Die Linguistik hat ihren Elfenbeinturm verlassen und beschäftigt sich mit real existierenden Fragestellungen der kommunikativen Welt. Neben der Fremdsprachendidaktik sind dabei vor allem die Studien zu professioneller Kommunikation zu nennen, deren Ergebnisse erfolgreich in die jeweilige Praxis wie zum Beispiel die Medizin zurückgebunden werden. Die Erforschung von Coaching und die Zusammenarbeit mit der Coaching-Praxis stehen jedoch noch ganz am Anfang. Aber gerade zum momentanen Zeitpunkt, zu dem Coaching immer noch um seine Definition, Professionalisierung und Standards zur Qualitätssicherung ringt, sollte das Potenzial eines linguistischen Zugangs genutzt werden. Dieses liegt vor allem in der Erschließung der Mikro-Ebene von Coaching-Gesprächen, also der eigentlichen Gesprächsebene, die der Beratungsebene zugrunde liegt.
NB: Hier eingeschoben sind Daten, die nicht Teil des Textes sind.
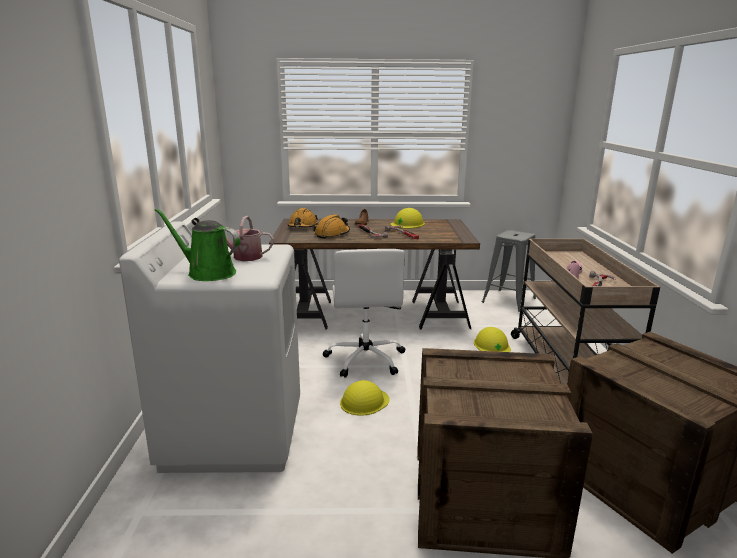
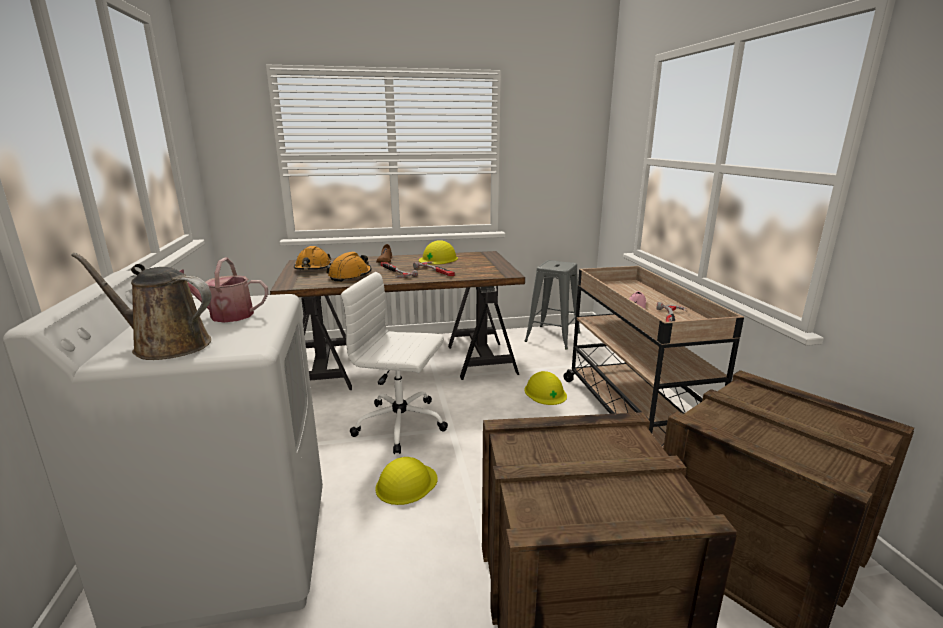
camera: 10 degrees left, 0 degrees up
green watering can [155,208,240,281] -> brown watering can [71,253,212,360]
white office chair [323,249,405,378] -> white office chair turned 120 degrees clockwise [341,272,448,454]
Doch auch die Linguistik alleine kann natürlich keine allumfassenden Antworten auf alle Fragen dieser Coaching-Welt geben! Dies gelingt nur in Kombination mit anderen Disziplinen im Rahmen eines multi- oder transdisziplinären Ansatzes sowie im engen Austausch mit der Praxis, und zwar nicht im Sinne von Daten-Lieferanten und Beforschten, sondern im Sinne eines interprofessionellen Dialogs.

Erste vielversprechende Projekte in diese Richtung sind interdisziplinäre Analysen zum Thema Emotionen im Business-Coaching, gemeinsame Sensibilisierungsworkshops von Linguistinnen und Coaches sowie das entstehende Korpus MUCCSI (The Munich Corpus of Coaching, Consulting and Supervision Interaction), das Daten zu den verschiedenen Beratungsformaten enthält und zur multidisziplinären Forschung einlädt.